Der Schweiz droht dasselbe Schicksal. Erstens ist es ein wenig paranoid, wenn ein Land, dass immer noch einen Handelsbilanzüberschuss von nicht weniger als13% der BIP (!) aufweist, durch interne Abwertung „wieder wettbewerbsfähig“ (Kappeler) werden soll. Zweitens würden durch Kürzungen bei Gesundheit, Bildung und Staat genau die Bereiche getroffen, die (im Gegensatz zur Exportindustrie) netto noch Jobs geschaffen haben. Drittens könnten sinkenden Renten und Reallöhne einen weit überprortionalen Rückschlag bei den Konsumausgaben auslösen.
Die Schweiz kann ihre schon fast krankhaft hohen Exportüberschüsse auf Dauer eh nicht verteidigen. Deshalb muss sie versuchen, die Jobs, die dort eh verloren gehen,  durch interne Nachfrage zu kompensieren. Siehe hier. Doch diese Entwöhnungskur ist schwierig, insbesondere in diesem merkantilistischen Umfeld. Deshalb muss die Schweiz mit der EU einen Waffenstillstand anstreben.
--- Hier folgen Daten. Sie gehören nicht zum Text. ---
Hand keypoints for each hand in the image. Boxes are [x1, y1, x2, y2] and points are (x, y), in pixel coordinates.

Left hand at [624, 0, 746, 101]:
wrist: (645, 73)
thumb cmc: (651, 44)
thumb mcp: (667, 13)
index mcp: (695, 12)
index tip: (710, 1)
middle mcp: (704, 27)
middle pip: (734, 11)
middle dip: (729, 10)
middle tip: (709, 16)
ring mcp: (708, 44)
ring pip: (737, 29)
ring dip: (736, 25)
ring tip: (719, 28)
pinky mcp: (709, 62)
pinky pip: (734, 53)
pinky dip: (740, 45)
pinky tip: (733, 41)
Die Schweiz steckt im Steuerwettbewerb zurück und verzichtet auf weitere Raubzüge auf das Steuersubstrat der EU. Die Schweiz hat hier schon einige Zugeständnisse machen müssen und weitere werden folgen.
Im Gegenzug sollte uns die EU erstens weitgehende Freiheiten bei der Ausgestaltung der flankierenden Massnahmen lassen. Zweitens muss das  - vor allem an der Grenze zu Deutschland – unsägliche Regime zur Rückerstattung der Mehrwertsteuer zivilisiert werden. Aktuell erstatten die auf jeden Pfennig erpichten deutschen Merkantilisten den Kunden aus der Schweiz auch Kleinstbeträge bereitwillig zurück. Alle anderen EU-Staaten scheuen diesen Aufwand und wenden eine Untergrenze von 175 Euro an. Auf der Schweizer Seite gibt es erstens eine grosszügige Obergrenze von 300 Franken pro Kopf, Kind und Kegel und zudem gibt es kaum Kontrollen. Diese, sagt der Bundesrat, seien administrativ zu aufwendig.
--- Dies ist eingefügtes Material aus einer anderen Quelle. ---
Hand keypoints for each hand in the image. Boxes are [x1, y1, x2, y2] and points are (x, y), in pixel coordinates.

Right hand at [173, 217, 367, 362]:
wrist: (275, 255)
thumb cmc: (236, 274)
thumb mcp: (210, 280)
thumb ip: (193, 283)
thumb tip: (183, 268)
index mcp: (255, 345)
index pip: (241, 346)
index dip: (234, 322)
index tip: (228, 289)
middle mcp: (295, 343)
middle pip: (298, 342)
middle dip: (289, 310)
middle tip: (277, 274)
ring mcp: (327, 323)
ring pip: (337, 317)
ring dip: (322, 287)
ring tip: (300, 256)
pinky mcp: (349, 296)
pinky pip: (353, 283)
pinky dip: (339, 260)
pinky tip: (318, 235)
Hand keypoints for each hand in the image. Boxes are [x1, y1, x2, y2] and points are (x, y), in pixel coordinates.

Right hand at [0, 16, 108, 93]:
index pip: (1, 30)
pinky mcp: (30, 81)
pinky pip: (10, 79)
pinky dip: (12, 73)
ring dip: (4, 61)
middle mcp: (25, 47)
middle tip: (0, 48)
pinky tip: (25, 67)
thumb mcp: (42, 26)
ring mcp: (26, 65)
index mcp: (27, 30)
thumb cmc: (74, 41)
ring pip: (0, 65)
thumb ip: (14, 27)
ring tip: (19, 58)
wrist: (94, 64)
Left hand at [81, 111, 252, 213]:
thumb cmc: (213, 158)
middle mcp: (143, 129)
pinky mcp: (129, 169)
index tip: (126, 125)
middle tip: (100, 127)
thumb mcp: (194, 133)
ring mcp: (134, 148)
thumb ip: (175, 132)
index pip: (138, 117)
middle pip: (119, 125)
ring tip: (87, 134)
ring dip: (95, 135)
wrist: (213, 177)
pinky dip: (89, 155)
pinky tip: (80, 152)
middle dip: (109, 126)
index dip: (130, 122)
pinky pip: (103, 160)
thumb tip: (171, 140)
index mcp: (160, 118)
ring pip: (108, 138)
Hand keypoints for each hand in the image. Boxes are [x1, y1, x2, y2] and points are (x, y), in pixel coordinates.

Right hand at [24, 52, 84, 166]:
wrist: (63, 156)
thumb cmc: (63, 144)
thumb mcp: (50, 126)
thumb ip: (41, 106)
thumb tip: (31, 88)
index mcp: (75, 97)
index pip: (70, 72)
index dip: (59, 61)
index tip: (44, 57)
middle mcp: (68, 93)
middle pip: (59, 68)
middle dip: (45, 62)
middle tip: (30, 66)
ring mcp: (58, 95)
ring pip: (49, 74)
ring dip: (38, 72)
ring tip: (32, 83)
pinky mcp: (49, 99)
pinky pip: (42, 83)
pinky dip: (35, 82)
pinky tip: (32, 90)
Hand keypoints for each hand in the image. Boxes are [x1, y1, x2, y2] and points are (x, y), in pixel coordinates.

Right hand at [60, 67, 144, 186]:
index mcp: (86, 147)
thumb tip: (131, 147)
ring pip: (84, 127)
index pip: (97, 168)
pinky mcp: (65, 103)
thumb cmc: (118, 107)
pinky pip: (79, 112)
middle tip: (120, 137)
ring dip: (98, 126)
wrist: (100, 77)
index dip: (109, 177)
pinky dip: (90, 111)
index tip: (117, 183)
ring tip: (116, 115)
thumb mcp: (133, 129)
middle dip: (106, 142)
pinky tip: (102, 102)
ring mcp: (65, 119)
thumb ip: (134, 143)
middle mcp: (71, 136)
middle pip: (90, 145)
Doch dieser Aufwand liesse sich für beide Seiten massiv verringern, wenn die Schweiz mit der EU ein Abkommen schliesst, dass sie punkto Rückerstattung mit den anderen EU-Ländern im gleichstellt. Konkret: Rückerstattung nur ab 175 Euro und gleichzeitig mit der Rückerstattung aus dem Ursprungsland wird die Steuer für das Bestimmungsland eingezogen. Die administrativen Kosten werden geteilt.
Deutschland müsste damit zwar über seinen merkantilistischen Schatten springen, aber so viel sollte gute Nachbarschaft wert sein.